The upgrade for the existing railway will be conducted after 2025. The single-track railway gauge of 1,000mm remains unchanged with both passenger and freight trains. Meanwhile, the new 1,435mm railway line will specialise in freight trains only.
In addition, the MoT is also evaluating the feasibility of restoring Thap Cham-Dalat railway under the public-private partnership (PPP) model by Bach Dang Hotel Complex Trading-Service. The railway passes through Phan Rang-Thap Cham city of the south-central province of Ninh Thuan and the Central Highlands city of Dalat, with a length of 83.5km and passing 16 stations.
“The project will cost $1 billion, and we have also received funding commitments from a number of domestic and foreign commercial banks,” said Than Ha Nhat Thong, general director of Bach Dang Hotel Complex.

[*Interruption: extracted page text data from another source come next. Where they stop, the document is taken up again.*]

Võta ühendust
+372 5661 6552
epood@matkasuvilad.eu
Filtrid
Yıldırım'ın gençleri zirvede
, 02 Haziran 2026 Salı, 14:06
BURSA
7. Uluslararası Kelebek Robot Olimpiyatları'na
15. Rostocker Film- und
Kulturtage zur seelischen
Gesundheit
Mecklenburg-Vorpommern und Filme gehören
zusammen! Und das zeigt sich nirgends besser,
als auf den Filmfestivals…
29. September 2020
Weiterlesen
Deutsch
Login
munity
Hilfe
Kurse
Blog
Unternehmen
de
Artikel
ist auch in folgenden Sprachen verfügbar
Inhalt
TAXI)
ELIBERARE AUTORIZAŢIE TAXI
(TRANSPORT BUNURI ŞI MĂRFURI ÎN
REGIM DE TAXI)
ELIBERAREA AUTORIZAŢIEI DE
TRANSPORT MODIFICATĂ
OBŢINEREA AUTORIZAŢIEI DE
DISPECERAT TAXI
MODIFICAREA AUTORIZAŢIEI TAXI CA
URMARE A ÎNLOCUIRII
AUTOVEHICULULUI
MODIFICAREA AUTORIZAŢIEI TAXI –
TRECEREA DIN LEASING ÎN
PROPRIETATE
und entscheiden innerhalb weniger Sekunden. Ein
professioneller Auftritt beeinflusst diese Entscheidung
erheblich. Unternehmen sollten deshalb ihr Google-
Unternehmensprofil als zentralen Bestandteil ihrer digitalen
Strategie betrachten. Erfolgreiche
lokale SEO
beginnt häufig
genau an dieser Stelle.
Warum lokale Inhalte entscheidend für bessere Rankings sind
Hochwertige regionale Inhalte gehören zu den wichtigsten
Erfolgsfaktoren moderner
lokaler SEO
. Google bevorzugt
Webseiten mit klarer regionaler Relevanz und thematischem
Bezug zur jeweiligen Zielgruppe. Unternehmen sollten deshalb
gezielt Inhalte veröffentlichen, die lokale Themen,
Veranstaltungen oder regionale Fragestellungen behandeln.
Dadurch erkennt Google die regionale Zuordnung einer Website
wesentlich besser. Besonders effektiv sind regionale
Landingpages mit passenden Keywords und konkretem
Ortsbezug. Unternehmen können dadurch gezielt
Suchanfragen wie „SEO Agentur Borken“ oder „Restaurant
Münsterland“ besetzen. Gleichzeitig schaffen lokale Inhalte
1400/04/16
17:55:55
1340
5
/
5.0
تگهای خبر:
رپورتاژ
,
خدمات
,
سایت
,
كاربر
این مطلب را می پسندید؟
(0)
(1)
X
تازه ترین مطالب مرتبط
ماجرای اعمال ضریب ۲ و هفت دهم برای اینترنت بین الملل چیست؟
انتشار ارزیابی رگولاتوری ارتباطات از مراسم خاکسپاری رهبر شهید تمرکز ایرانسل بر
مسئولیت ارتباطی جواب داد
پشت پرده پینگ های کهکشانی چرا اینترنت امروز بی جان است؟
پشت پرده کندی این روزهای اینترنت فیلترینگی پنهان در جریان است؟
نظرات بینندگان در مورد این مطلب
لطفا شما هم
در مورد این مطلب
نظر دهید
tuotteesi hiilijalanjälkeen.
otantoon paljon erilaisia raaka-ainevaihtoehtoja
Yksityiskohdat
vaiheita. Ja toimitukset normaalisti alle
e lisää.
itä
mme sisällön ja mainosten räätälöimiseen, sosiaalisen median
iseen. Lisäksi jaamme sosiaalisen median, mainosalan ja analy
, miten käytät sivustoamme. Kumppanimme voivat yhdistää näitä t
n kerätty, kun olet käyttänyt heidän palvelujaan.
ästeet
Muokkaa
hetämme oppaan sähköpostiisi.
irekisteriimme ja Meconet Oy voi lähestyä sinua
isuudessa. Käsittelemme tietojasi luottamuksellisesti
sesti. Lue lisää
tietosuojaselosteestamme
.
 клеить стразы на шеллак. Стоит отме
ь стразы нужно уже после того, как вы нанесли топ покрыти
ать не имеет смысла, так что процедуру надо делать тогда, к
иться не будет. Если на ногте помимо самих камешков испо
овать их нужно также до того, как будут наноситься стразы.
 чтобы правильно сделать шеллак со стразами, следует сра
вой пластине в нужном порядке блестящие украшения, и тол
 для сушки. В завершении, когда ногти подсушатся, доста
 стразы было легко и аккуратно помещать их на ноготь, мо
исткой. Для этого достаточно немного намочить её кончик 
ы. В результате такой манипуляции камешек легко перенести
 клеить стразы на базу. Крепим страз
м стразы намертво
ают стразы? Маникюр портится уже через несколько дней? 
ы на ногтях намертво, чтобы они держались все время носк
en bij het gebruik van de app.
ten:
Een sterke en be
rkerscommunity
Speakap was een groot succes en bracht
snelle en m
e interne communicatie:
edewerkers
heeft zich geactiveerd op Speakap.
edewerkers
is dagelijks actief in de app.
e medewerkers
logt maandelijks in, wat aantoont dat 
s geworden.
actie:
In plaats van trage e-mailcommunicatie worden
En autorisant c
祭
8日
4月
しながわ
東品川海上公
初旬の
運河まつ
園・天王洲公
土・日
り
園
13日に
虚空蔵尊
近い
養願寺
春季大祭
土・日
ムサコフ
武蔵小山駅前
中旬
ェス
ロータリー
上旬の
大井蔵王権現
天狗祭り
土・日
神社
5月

However, it will not be easy to lure private and international investment in transport. After nearly a decade of development with private engagement in railway infrastructure, only Yen Vien station, developed under a railway infrastructure lease, has been truly successful. Other projects have been suspended despite reported investor interest.
JR East is not the first foreign investor interested in railway infrastructure. In 2018, South Korea’s Lotte E&C sought approval to invest in upgrading Yen Vien-Lao Cai railway, and building a railway connecting Lao Cai and Ha Khau through PPP. Lotte E&C proposed the development of the project under a build-lease-transfer contract, across two components. However, the project has seen no signs of development despite support from the MoT.
According to Duong Hong Anh, deputy director of the Vietnam Railway Administration, the biggest barrier to rail funding is that projects require huge capital but generate low profits. This, coupled with a lack of guidance on incentives, makes it hard to lure investors.
To implement the railway network master plan for 2021-2030, the MoT has proposed increasing public investment capital in the medium term. Priority is to be given to investment in several large railroad projects to reduce logistics costs in the next few years. The MoT is also currently completing a pre-feasibility study for building a North-South high-speed railway.